Texte fourni ▸
2. Un pays en proie à des divisions

Lors du Sommet de l'OTAN à Bucarest, en avril 2008, M. Vladimir Poutine, alors président de la Fédération de Russie, avait déclaré : « Mais qu'est-ce que l'Ukraine ? Même pas un Etat ! Une partie de son territoire, c'est l'Europe centrale, l'autre partie, la plus importante, c'est nous qui la lui avons donnée ! », faisant référence à la Crimée, ancienne terre russe attribuée à l'Ukraine en 1954.

Au-delà du caractère polémique de ces propos, tenus dans un contexte tendu marqué par l'éventuelle adhésion de l'Ukraine à l'OTAN, il est indéniable que ce pays est traversé par une série de clivages .

Ceux-ci sont d'abord géographiques et politiques , à tel point que le Dniepr apparaît comme une sorte de « frontière intérieure », entre l'Est et le Sud du pays, les régions industrielles les plus prospères, qui sont les bastions électoraux du Parti des régions de M. Viktor Ianoukovytch, et qui sont aussi majoritairement orthodoxes, et l'Ouest, rural et catholique, davantage tourné vers l'Europe occidentale et centrale et qui avait accordé très largement sa confiance aux dirigeants de la « Révolution orange » en 2004. Ce clivage politique et électoral a d'ailleurs pu être constaté de nouveau lors des dernières élections présidentielles du début 2010.

Consigne 1 ▸
Recopiez fidèlement le passage du texte sur les divisions de l'Ukraine qui commence par « Au-delà du caractère » et se poursuit jusqu'à « de clivages . ».

Données ▸
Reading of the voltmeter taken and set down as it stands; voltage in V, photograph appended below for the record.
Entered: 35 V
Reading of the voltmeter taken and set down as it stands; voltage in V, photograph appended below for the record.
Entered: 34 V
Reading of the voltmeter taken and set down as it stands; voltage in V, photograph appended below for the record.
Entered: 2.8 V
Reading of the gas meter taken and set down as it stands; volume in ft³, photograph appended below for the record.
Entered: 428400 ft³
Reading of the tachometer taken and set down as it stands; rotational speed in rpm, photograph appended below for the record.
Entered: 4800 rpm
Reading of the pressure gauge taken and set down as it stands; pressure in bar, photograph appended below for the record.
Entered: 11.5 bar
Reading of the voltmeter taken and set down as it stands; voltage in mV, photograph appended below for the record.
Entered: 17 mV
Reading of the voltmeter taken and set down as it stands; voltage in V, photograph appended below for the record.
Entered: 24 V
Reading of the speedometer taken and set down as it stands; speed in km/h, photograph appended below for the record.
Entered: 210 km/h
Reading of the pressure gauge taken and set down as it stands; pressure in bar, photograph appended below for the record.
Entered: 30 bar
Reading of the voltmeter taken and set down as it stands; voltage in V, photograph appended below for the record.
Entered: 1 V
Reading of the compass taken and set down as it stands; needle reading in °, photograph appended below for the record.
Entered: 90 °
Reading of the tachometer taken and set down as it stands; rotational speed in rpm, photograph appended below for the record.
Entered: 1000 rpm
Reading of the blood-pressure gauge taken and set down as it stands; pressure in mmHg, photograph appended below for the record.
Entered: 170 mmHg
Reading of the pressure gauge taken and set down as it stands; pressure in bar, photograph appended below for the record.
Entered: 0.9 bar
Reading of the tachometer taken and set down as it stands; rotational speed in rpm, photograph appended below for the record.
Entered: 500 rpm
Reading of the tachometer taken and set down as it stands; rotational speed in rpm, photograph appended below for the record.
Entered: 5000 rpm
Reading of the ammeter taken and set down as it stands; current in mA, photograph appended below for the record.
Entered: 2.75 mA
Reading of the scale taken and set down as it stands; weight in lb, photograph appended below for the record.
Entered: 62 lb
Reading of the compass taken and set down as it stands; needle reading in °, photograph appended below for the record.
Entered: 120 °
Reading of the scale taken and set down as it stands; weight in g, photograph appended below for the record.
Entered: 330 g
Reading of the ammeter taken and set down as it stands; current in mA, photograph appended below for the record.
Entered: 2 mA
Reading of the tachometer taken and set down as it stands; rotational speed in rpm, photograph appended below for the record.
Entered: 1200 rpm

Consigne 2 ▸
Reproduisez mot pour mot les lignes de données en commençant par la ligne qui contient « Reading of the blood-pressure » et en allant jusqu'à la ligne qui contient « Entered: 0.9 bar », ces deux lignes comprises.

Zone de réponse 1 ▸
Au-delà du caractère polémique de ces propos, tenus dans un contexte tendu marqué par l'éventuelle adhésion de l'Ukraine à l'OTAN, il est indéniable que ce pays est traversé par une série de clivages .

Zone de réponse 2 ▸
Reading of the blood-pressure gauge taken and set down as it stands; pressure in mmHg, photograph appended below for the record.
Entered: 170 mmHg
Reading of the pressure gauge taken and set down as it stands; pressure in bar, photograph appended below for the record.
Entered: 0.9 bar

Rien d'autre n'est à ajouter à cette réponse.